I´m using Windows right now, so I was hoping to find a solution for speed other than mclapply, maybe some data.table trick I´m not seeing (keying is not supported for lists)


Solution

  • This is really a question about memory and data storage types. All of my discussion will be for 100,000 data elements so that everything doesn't bog down.

    Let's examine a vector of length 100,000 vs. a list containing 100,000 separate elements.

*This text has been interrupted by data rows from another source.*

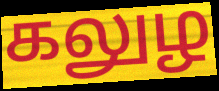
கலுழ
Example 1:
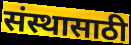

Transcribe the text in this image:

संस्थासाठी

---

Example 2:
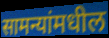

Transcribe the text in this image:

सामन्यांमधील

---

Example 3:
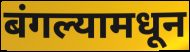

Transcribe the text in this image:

बंगल्यामधून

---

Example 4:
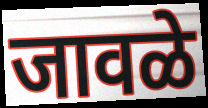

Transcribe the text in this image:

जावळे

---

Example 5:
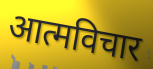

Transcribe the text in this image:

आत्मविचार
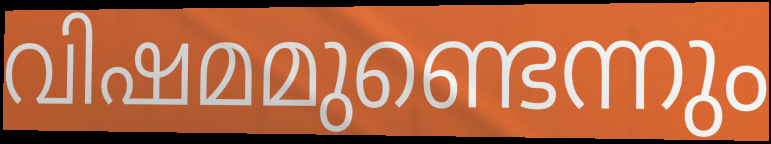
വിഷമമുണ്ടെന്നും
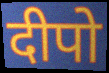
दीपो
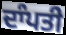
ਦਾੰਪਤੀ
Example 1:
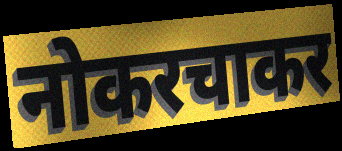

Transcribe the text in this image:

नोकरचाकर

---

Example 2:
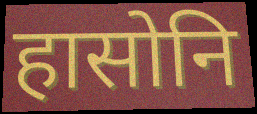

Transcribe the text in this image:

हासोनि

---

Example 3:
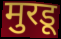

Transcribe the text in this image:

मुरडू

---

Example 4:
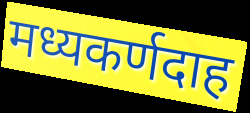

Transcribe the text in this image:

मध्यकर्णदाह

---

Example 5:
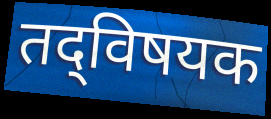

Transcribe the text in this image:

तद्‌विषयक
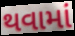
થવામાં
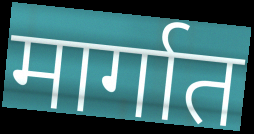
मार्गात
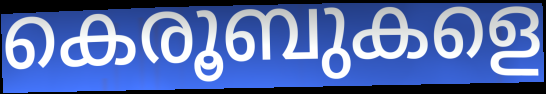
കെരൂബുകളെ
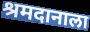
श्रमदानाला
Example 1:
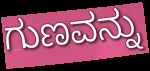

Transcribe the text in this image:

ಗುಣವನ್ನು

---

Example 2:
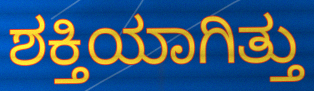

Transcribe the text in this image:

ಶಕ್ತಿಯಾಗಿತ್ತು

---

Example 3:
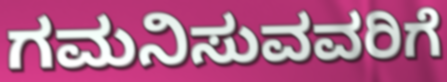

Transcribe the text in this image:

ಗಮನಿಸುವವರಿಗೆ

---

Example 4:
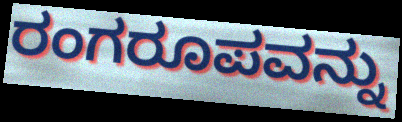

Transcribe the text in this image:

ರಂಗರೂಪವನ್ನು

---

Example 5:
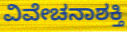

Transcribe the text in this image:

ವಿವೇಚನಾಶಕ್ತಿ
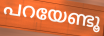
പറയേണ്ടൂ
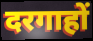
दरगाहों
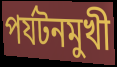
পর্যটনমুখী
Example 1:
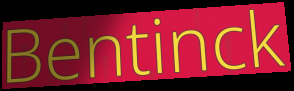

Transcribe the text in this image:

Bentinck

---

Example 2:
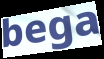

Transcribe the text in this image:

bega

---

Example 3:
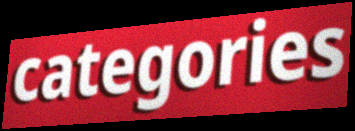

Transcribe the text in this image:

categories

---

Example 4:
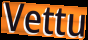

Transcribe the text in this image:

Vettu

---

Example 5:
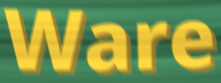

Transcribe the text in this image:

Ware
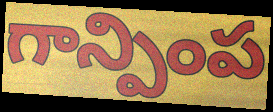
గాన్పింప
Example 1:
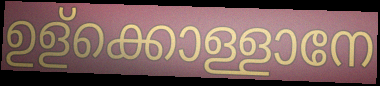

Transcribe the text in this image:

ഉള്ക്കൊള്ളാനേ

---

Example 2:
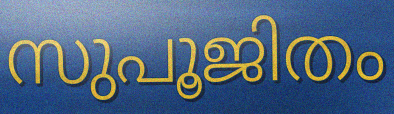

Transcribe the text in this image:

സുപൂജിതം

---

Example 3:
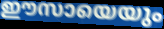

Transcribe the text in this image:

ഈസായെയും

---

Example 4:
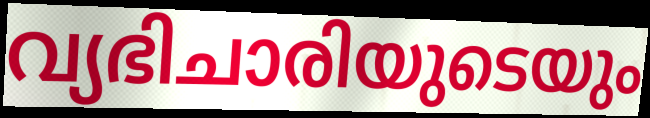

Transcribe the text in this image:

വ്യഭിചാരിയുടെയും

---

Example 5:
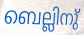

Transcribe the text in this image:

ബെല്ലിനു്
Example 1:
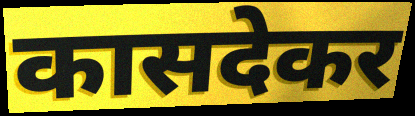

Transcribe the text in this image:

कासदेकर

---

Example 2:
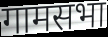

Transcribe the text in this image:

गामसभा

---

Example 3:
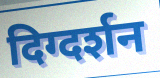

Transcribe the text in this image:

दिग्दर्शन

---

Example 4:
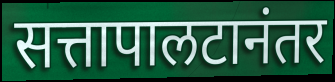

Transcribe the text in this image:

सत्तापालटानंतर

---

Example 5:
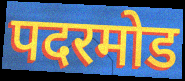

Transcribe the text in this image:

पदरमोड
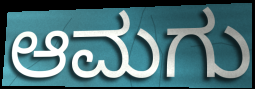
ಆಮಗು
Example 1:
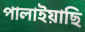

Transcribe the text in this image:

পালাইয়াছি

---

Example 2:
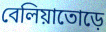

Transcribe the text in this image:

বেলিয়াতোড়ে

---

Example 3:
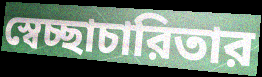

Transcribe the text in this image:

স্বেচ্ছাচারিতার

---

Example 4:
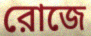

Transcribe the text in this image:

রোজে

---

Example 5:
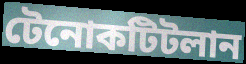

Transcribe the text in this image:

টেনোকটিটলান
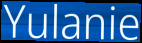
Yulanie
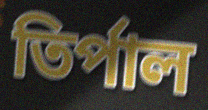
তিৰ্পাল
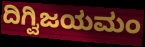
ದಿಗ್ವಿಜಯಮಂ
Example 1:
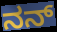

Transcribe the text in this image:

ನನ್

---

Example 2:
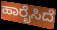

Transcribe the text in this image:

ಹಾರೈಸಿದೆ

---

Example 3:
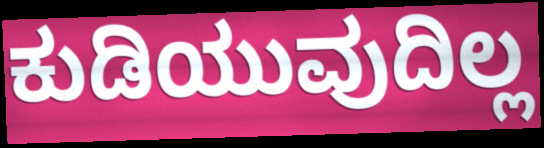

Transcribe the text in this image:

ಕುಡಿಯುವುದಿಲ್ಲ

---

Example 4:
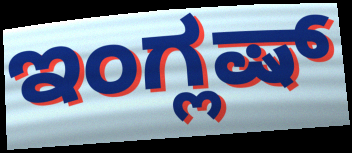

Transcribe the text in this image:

ಇಂಗ್ಲಷ್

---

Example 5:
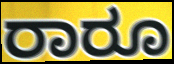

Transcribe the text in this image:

ರಾರೂ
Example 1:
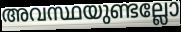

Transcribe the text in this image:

അവസ്ഥയുണ്ടല്ലോ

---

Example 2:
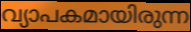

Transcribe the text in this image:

വ്യാപകമായിരുന്ന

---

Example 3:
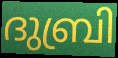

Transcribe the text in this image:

ദുബ്രി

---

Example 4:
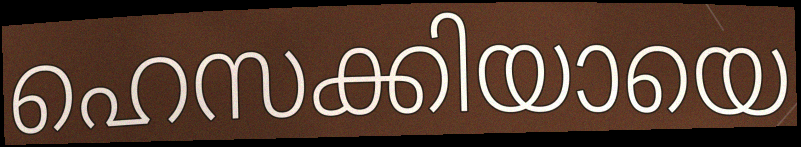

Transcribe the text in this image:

ഹെസക്കിയായെ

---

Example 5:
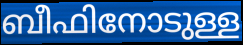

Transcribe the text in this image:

ബീഫിനോടുള്ള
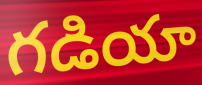
గడియా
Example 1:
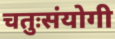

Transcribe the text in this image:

चतुःसंयोगी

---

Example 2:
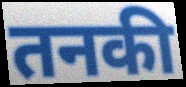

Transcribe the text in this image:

तनकी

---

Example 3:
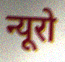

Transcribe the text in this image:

न्यूरो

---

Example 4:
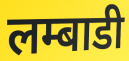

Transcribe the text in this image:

लम्बाडी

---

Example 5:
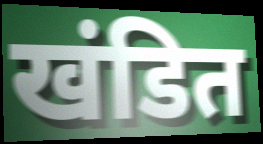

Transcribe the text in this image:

खंडित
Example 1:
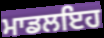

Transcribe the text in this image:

ਮਾਡਲਇਹ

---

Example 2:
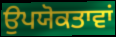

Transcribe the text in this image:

ਉਪਯੋਕਤਾਵਾਂ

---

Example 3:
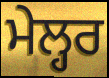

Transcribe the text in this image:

ਮੇਲ੍ਹਰ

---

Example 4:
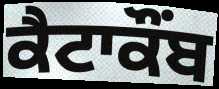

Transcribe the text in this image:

ਕੈਟਾਕੌਂਬ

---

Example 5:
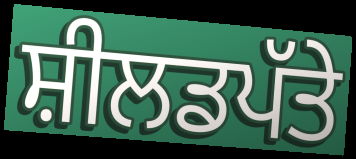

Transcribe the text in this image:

ਸ਼ੀਲਡਪੱਤੇ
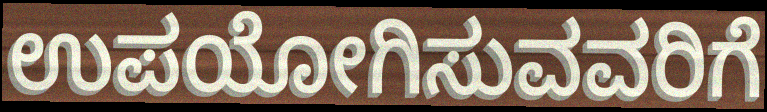
ಉಪಯೋಗಿಸುವವರಿಗೆ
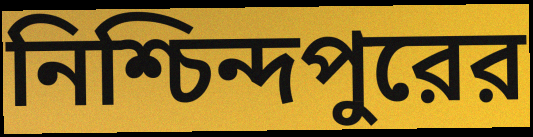
নিশ্চিন্দপুরের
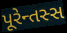
પૂરેન્તસ્સ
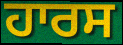
ਹਾਰਸ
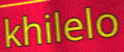
khilelo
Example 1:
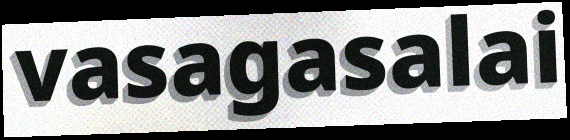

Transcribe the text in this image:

vasagasalai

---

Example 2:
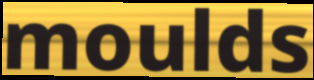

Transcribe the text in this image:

moulds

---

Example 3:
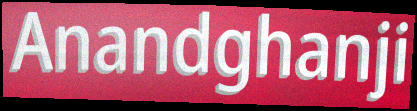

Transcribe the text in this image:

Anandghanji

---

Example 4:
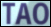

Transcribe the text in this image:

TAO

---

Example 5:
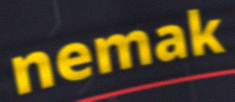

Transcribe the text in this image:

nemak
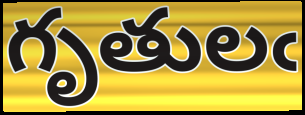
గృతులఁ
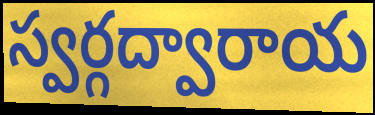
స్వర్గద్వారాయ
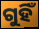
ଗୁହିଁ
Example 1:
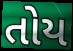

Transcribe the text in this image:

તોય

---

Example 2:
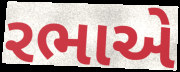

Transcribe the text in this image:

રભાએ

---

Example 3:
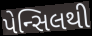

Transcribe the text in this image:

પેન્સિલથી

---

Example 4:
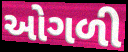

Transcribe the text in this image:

ઓગળી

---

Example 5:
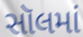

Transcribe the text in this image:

સૉલમાં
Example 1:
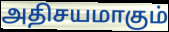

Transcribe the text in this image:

அதிசயமாகும்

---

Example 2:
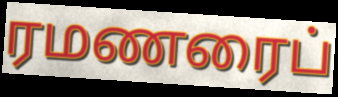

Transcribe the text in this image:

ரமணரைப்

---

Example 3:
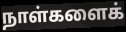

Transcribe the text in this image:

நாள்களைக்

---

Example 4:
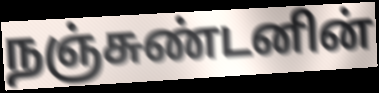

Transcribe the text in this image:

நஞ்சுண்டனின்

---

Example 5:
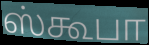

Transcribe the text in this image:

ஸ்கூபா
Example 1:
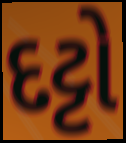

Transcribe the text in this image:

દટ્ટો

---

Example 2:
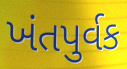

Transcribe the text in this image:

ખંતપુર્વક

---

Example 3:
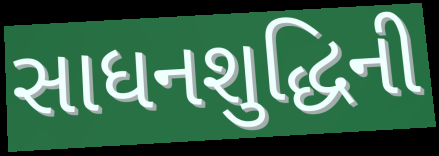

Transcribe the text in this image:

સાધનશુદ્ધિની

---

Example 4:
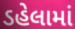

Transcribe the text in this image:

ડહેલામાં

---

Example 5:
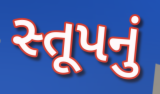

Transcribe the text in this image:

સ્તૂપનું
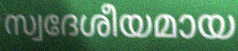
സ്വദേശീയമായ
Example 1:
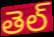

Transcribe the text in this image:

తెల్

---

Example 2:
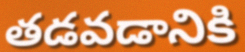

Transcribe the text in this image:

తడవడానికి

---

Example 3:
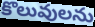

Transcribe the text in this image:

కొలువులను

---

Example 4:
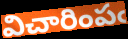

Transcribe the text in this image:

విచారింపఁ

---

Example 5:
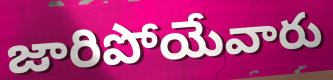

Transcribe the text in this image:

జారిపోయేవారు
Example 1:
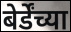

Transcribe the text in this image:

बेर्डेंच्या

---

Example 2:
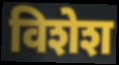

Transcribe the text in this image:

विशेश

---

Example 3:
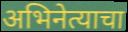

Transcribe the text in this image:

अभिनेत्याचा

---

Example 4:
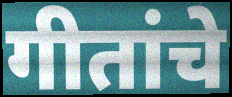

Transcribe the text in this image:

गीतांचे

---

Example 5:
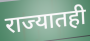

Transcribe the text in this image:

राज्यातही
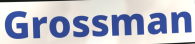
Grossman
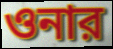
ওনার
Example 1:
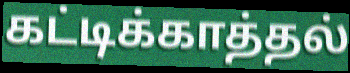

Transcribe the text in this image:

கட்டிக்காத்தல்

    object.size(rep(1L, 1E5))
    #400048 bytes
    object.size(replicate(1E5, 1, simplify = F))
    #6400048 bytes
    

    We went from 0.4 MB to 6.4 MB just by having the data stored differently!! When applying this to your function Map(veryfing_function, ...) and only 1E5 elements:

    dt <- data.table(letters = replicate(1e5, sample(letters[1:5], 3, TRUE), simplify = FALSE),
                     numbers = replicate(1e5, sample(letters[6:10], 3, TRUE), simplify = FALSE))
    
    tic()
    result2 <- Map(veryfing_function, dt[['letters']], dt[['numbers']])
    toc()
    # 11.93 sec elapsed
    object.size(result2)
    # 109,769,872 bytes
    #example return:
    [[1000]]
    [[1000]]$`1`
    [1] "cg" "bg" "cg"
    
    [[1000]]$`2`
    [1] "ch" "bh" "ch"
    
    [[1000]]$`3`
    [1] "ch" "bh" "ch"
    

    We could do a simple modification to your function to return unnamed lists instead of splitting and we save a little bit of memory as the split() appears to give named lists and I don't think we need the name:

    verifying_function2 <- function(vec1, vec2) {
      vector <- outer(vec1, vec2, paste0) #not as.vector
      lapply(seq_len(ncol(vector)), function(i) vector[, i]) #no need to split, just return a list
    }
    
    tic()
    result2_mod <- Map(verifying_function2, dt[['letters']], dt[['numbers']])
    toc()
    # 2.86 sec elapsed
    object.size(result2_mod)
    # 73,769,872 bytes
    
    #example_output
    [[1000]]
    [[1000]][[1]]
    [1] "cg" "bg" "cg"
    
    [[1000]][[2]]
    [1] "ch" "bh" "ch"
    
    [[1000]][[3]]
    [1] "ch" "bh" "ch"
    

    The next step is why return a list of list at all. I am using lapply() in the modified function just get to your output. Loosing the lapply() would instead a list of matrices which I think would be as helpful:

    tic()
    result2_mod2 <- Map(function(x,y) outer(x, y, paste0), dt[['letters']], dt[['numbers']])
    toc()
    # 1.66 sec elapsed
    object.size(result2_mod2)
    # 68,570,336 bytes
    
    #example output:
    [[1000]]
         [,1] [,2] [,3]
    [1,] "cg" "ch" "ch"
    [2,] "bg" "bh" "bh"
    [3,] "cg" "ch" "ch"
    

    The last logical step is to just return a matrix. Note this whole time we've been fighting against simplification with mapply(..., simplify = F) which is equivalent to Map().

    tic()
    result2_mod3 <- mapply(function(x,y) outer(x, y, paste0), dt[['letters']], dt[['numbers']])
    toc()
    # 1.3 sec elapsed
    object.size(result2_mod3)
    # 7,201,616 bytes
    

    If you want some dimensionality, you can convert the large matrix into a 3D array:

    tic()
    result2_mod3_arr <- array(as.vector(result2_mod3), dim = c(3,3,1E5))
    toc()
    # 0.02 sec elapsed
    result2_mod3_arr[,,1000]
         [,1] [,2] [,3]
    [1,] "cg" "ch" "ch"
    [2,] "bg" "bh" "bh"
    [3,] "cg" "ch" "ch"
    object.size(result2_mod3_arr)
    # 7,201,624 bytes
    

    I also looked at @marbel's answer - it is faster and takes up only slightly more memory. My approach would likely benefit by converting the initial dt list to something else sooner.

    tic()
    dt1 = as.data.table(do.call(rbind, dt[['letters']]))
    dt2 = as.data.table(do.call(rbind, dt[['numbers']]))
    
    res = data.table()
    
    combs = expand.grid(names(dt1), names(dt2), stringsAsFactors=FALSE)
    
    set(res, j=paste0(combs[,1], combs[,2]), value=paste0( dt1[, get(combs[,1])], dt2[, get(combs[,2])] ) )
    toc()
    # 0.14 sec elapsed
    object.size(res)
    # 7,215,384 bytes
    

    tl;dr - convert your object to a matrix or data.frame to make it easier on your memory. It also makes sense that the data.table versions of your function takes longer - there's likely more overhead than just directly applying mapply().